= YOUR ASSIGNMENT =
What you return must match the records word for word, except that pictures are dropped.

= PROVIDED RECORDS =

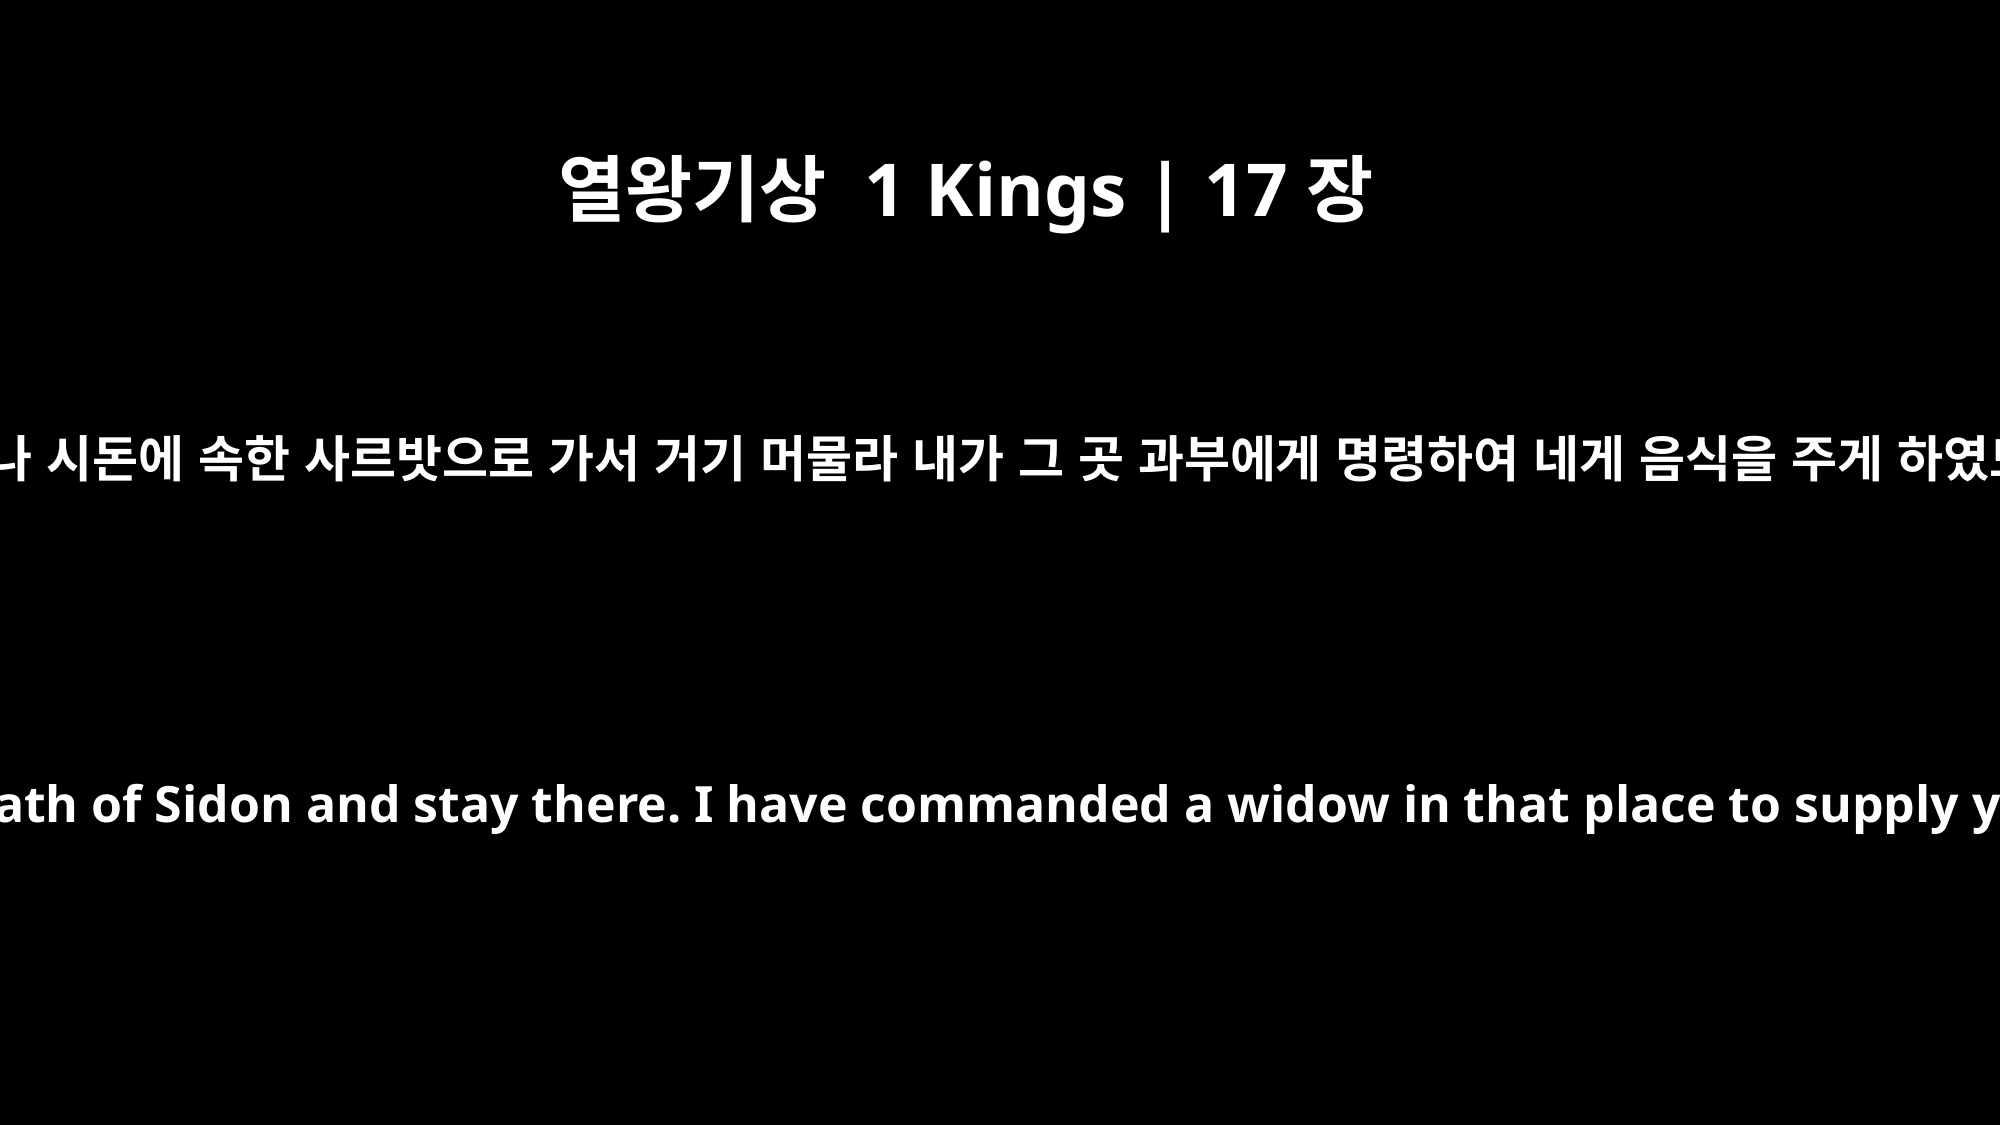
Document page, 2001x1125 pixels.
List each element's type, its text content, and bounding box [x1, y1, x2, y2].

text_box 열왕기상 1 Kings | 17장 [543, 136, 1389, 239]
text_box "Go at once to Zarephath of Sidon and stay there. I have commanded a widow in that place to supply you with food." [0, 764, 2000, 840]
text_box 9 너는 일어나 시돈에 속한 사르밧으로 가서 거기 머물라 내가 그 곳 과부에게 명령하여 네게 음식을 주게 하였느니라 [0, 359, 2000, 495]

= SOLUTION FOR THIS TASK =
Document page, 2001x1125 pixels.
List each element's type, its text content, and bounding box [x1, y1, x2, y2].

text_box 열왕기상 1 Kings | 17장 [543, 136, 1389, 239]
text_box "Go at once to Zarephath of Sidon and stay there. I have commanded a widow in that place to supply you with food." [0, 764, 2000, 840]
text_box 9 너는 일어나 시돈에 속한 사르밧으로 가서 거기 머물라 내가 그 곳 과부에게 명령하여 네게 음식을 주게 하였느니라 [0, 359, 2000, 495]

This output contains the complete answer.